2 Sous réserve de délais plus longs fixés par accord, contrat-type de travail ou convention collective, l’employeur paie pendant la première année de service le salaire de trois semaines et, ensuite, le salaire pour une période plus longue fixée équitablement, compte tenu de la durée des rapports de travail et des circonstances particulières.
3 En cas de grossesse de la travailleuse, l’employeur est tenu de lui verser le salaire dans la même mesure.1
4 Un accord écrit, un contrat-type de travail ou une convention collective peut déroger aux présentes dispositions à condition d’accorder au travailleur des prestations au moins équivalentes.
1 Nouvelle teneur selon le ch. 1 de l’annexe à la LF du 3 oct. 2003, en vigueur depuis le 1er juillet 2005 (RO 2005 1429; FF 2002 6998, 2003 1032 2595).
Art. 337 CO
IV. Résiliation immédiate
1. Conditions
a.

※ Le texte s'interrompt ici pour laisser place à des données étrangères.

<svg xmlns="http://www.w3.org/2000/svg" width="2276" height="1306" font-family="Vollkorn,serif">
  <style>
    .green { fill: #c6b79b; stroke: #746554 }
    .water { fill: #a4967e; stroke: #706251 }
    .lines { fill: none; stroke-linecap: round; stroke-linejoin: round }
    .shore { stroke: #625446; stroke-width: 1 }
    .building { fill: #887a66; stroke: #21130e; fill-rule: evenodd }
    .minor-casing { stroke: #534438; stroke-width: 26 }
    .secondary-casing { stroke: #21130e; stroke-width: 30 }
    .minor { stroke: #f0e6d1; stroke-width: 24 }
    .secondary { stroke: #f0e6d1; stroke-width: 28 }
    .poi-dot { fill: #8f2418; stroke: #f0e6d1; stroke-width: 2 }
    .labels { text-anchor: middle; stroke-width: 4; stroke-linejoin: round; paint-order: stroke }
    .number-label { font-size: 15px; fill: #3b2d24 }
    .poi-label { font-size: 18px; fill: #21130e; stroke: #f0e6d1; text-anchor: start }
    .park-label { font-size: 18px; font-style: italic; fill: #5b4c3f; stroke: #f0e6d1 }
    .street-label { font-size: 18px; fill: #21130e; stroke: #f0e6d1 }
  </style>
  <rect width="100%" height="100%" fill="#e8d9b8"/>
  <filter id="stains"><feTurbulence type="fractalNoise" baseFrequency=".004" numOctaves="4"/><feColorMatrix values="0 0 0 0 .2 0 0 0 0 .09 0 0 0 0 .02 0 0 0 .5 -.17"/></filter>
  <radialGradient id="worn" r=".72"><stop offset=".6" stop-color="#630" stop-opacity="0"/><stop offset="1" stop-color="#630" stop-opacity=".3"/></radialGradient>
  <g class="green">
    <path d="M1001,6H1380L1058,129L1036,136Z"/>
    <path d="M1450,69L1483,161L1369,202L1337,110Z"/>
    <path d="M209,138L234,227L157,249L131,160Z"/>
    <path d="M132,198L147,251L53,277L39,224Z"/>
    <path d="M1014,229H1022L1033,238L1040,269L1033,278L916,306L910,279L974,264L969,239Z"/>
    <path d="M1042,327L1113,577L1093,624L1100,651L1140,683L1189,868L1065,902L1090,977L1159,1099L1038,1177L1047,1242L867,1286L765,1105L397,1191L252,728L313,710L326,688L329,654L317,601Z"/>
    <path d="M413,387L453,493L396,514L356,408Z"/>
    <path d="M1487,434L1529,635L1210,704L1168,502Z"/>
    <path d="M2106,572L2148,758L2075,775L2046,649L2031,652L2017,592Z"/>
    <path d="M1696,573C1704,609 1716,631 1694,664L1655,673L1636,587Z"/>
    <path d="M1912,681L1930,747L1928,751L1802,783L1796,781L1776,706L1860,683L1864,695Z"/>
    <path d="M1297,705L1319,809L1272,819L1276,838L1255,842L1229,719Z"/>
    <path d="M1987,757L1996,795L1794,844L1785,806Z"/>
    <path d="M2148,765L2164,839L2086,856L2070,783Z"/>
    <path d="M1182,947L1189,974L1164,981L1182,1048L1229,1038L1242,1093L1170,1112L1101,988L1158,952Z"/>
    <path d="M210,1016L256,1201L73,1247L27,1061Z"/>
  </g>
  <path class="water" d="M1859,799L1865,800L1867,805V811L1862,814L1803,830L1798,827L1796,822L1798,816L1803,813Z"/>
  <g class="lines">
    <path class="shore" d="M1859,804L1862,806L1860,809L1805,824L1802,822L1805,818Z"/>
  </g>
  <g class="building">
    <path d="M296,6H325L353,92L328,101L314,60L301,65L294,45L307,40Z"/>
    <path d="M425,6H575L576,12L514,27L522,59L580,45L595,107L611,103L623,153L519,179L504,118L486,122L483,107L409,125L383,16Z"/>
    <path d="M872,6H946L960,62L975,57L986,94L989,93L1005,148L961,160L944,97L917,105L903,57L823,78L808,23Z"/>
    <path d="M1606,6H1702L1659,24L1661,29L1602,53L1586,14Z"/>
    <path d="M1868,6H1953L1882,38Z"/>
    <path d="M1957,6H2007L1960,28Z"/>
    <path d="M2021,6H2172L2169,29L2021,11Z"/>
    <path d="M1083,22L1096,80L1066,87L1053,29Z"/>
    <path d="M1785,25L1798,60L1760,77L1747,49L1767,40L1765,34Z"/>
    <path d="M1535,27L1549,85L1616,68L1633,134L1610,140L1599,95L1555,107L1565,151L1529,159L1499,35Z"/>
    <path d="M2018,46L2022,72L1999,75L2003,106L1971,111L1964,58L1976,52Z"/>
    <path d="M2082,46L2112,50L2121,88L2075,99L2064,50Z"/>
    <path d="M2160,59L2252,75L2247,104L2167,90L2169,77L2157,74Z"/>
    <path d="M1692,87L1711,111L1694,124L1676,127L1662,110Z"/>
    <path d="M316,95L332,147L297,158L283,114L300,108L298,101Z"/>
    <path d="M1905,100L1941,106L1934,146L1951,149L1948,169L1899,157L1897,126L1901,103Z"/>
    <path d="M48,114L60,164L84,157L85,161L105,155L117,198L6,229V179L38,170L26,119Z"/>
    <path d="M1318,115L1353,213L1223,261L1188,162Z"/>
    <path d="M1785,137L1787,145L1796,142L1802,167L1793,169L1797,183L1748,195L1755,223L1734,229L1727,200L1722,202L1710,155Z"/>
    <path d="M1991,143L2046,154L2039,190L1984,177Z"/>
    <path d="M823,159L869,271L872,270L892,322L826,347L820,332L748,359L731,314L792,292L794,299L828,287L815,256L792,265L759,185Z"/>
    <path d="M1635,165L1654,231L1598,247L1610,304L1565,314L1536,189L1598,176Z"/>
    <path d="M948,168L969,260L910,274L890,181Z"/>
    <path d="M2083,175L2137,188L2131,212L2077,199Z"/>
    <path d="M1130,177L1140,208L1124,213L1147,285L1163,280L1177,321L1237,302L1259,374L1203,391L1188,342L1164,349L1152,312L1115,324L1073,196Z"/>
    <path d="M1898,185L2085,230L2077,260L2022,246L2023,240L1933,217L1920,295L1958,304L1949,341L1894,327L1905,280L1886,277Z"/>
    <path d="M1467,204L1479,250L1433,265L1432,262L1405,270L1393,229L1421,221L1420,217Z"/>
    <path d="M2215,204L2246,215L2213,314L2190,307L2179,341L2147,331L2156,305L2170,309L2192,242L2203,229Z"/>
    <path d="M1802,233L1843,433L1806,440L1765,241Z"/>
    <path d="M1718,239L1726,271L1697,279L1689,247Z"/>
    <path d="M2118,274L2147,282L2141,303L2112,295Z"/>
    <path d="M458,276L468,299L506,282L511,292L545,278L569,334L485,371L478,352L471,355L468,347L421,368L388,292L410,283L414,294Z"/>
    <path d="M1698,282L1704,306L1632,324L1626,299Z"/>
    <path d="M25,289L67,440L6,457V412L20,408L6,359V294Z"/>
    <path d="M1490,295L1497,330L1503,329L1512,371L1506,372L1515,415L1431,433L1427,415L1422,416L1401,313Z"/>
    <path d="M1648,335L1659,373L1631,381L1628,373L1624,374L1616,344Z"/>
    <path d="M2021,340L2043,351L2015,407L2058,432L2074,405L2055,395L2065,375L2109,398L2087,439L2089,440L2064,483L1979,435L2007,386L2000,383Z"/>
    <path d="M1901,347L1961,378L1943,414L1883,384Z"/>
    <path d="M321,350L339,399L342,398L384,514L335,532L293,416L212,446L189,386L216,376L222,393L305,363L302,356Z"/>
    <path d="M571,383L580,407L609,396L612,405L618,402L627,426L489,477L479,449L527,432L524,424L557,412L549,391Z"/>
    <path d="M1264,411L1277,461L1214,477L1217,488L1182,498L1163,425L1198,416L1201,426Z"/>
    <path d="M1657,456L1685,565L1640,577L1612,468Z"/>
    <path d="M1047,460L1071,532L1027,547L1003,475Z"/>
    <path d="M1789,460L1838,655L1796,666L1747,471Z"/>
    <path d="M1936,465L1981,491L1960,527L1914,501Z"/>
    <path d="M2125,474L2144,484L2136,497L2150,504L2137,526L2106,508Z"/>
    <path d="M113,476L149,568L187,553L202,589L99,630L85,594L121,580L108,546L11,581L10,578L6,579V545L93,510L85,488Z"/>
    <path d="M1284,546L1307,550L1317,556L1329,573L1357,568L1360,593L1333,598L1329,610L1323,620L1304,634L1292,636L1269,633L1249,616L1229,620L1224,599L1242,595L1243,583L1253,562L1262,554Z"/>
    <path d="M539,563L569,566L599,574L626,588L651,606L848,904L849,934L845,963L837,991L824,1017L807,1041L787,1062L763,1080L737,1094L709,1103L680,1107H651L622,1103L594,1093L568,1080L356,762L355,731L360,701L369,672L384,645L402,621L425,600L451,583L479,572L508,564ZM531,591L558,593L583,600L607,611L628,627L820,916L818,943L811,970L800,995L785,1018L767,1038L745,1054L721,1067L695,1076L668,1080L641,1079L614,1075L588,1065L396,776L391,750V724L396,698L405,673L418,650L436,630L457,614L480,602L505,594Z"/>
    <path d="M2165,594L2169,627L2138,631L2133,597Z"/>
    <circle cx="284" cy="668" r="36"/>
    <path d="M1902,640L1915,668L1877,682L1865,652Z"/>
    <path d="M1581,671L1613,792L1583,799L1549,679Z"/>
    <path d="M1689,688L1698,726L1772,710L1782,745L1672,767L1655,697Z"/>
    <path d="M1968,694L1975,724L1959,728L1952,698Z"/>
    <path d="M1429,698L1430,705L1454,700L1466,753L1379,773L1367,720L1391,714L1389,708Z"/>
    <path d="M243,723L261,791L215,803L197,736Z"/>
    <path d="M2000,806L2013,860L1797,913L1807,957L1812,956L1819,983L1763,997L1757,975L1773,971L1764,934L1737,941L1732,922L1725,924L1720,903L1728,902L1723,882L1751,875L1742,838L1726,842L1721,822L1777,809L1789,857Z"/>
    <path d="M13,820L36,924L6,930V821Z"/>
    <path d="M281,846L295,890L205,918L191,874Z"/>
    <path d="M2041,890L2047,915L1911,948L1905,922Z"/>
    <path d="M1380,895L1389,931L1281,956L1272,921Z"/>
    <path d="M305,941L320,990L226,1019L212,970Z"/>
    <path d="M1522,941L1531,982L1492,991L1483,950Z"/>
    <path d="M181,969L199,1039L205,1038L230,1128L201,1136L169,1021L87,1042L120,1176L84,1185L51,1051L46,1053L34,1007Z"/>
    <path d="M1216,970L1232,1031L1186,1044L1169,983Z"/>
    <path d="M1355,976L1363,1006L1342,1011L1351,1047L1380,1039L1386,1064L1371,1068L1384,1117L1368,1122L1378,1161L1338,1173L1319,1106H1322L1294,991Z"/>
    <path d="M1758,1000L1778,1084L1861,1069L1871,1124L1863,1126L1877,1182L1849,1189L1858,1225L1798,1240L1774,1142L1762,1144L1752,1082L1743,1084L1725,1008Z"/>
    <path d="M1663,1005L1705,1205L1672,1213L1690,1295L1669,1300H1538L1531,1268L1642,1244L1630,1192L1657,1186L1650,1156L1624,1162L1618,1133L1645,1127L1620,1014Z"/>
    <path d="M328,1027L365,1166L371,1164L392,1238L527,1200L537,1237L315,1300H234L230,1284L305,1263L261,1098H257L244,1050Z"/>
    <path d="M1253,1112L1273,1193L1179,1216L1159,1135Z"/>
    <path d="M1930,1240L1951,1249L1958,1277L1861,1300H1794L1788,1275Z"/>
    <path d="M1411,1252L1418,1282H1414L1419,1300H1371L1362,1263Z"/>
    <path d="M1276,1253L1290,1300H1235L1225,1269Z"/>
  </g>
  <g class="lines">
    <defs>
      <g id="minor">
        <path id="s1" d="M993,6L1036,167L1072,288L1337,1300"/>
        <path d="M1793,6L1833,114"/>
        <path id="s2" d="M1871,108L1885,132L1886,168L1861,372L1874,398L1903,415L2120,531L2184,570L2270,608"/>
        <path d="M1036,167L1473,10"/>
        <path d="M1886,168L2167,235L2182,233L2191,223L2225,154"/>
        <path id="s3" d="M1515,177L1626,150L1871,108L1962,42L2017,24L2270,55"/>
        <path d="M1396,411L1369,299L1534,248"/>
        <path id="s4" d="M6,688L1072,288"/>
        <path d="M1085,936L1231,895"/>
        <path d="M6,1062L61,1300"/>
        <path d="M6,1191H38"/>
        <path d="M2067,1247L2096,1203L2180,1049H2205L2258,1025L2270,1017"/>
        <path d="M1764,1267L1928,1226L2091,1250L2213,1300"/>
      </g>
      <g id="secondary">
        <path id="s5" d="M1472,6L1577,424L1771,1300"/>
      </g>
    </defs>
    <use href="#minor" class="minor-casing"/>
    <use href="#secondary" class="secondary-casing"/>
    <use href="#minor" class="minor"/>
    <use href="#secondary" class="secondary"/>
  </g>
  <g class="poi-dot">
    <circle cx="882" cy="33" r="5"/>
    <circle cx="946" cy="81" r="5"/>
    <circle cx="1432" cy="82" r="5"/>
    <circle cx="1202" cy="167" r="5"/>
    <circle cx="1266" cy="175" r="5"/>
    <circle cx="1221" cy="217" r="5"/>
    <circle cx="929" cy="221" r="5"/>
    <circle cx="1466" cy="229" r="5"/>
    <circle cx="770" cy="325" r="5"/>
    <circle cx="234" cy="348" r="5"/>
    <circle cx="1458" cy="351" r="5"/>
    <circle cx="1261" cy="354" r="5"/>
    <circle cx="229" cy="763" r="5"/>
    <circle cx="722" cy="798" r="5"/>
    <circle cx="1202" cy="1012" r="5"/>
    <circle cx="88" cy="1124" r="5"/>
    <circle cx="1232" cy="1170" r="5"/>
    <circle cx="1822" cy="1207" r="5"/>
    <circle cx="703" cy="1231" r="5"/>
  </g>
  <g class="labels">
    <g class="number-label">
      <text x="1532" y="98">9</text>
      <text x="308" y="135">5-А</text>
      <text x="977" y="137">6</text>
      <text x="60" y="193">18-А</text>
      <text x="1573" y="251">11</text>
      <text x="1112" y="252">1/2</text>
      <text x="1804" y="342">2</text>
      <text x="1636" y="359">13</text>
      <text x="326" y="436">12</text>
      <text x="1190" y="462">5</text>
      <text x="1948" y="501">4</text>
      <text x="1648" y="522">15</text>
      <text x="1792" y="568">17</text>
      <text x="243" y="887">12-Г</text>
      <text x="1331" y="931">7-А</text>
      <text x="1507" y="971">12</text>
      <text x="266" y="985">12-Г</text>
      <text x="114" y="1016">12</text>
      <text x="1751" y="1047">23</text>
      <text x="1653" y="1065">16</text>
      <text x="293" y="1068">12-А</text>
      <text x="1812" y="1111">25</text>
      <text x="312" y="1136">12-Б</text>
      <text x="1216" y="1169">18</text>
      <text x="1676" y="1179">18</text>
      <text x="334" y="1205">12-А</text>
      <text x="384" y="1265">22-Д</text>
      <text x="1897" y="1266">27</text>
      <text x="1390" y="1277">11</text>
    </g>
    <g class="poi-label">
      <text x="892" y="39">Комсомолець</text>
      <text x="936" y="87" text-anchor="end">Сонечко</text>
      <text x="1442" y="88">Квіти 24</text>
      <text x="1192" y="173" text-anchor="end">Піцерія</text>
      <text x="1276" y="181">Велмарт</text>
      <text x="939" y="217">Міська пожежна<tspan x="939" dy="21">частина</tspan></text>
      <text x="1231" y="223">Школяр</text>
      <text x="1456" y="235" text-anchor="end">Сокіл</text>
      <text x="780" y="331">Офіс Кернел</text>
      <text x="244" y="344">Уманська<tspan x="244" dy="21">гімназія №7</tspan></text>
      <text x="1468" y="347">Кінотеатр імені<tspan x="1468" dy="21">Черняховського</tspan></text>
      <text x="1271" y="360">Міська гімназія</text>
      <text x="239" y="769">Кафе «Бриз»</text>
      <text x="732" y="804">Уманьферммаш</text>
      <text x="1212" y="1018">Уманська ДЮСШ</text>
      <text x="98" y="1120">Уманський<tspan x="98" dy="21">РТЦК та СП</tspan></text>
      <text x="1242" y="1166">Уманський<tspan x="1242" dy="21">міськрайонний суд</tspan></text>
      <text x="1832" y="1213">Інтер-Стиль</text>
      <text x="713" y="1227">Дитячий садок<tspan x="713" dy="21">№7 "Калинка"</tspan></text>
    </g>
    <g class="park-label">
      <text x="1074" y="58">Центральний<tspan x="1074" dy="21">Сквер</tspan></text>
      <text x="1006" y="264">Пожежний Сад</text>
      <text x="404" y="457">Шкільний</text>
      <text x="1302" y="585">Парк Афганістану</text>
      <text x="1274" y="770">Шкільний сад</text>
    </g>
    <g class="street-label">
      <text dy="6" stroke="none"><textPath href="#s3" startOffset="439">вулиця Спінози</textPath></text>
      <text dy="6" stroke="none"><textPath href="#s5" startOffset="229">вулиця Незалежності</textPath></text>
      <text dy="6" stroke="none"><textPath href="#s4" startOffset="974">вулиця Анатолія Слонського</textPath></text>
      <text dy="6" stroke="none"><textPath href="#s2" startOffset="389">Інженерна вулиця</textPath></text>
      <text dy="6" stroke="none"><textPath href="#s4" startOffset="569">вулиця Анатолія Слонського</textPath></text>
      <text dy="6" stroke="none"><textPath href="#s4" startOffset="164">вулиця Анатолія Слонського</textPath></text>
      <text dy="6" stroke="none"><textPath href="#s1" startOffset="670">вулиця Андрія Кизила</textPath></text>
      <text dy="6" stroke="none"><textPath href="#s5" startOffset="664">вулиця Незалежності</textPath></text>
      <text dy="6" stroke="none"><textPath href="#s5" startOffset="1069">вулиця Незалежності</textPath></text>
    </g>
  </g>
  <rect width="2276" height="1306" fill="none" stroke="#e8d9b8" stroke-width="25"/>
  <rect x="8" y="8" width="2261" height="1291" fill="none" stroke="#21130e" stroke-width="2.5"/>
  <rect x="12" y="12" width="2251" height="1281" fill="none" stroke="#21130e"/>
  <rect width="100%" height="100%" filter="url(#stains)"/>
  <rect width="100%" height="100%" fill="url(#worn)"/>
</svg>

Justes motifs
1 L’employeur et le travailleur peuvent résilier immédiatement le contrat en tout temps pour de justes motifs; la partie qui résilie immédiatement le contrat doit motiver sa décision par écrit si l’autre partie le demande. 1
2 Sont notamment considérées comme de justes motifs toutes les circonstances qui, selon les règles de la bonne foi, ne permettent pas d’exiger de celui qui a donné le congé la continuation des rapports de travail.
3 Le juge apprécie librement s’il existe de justes motifs, mais en aucun cas il ne peut considérer comme tel le fait que le travailleur a été sans sa faute empêché de travailler.
1 Nouvelle teneur selon le ch. I de la LF du 18 mars 1988, en vigueur depuis le 1er janv. 1989 (RO 1988 1472; FF 1984 II 574).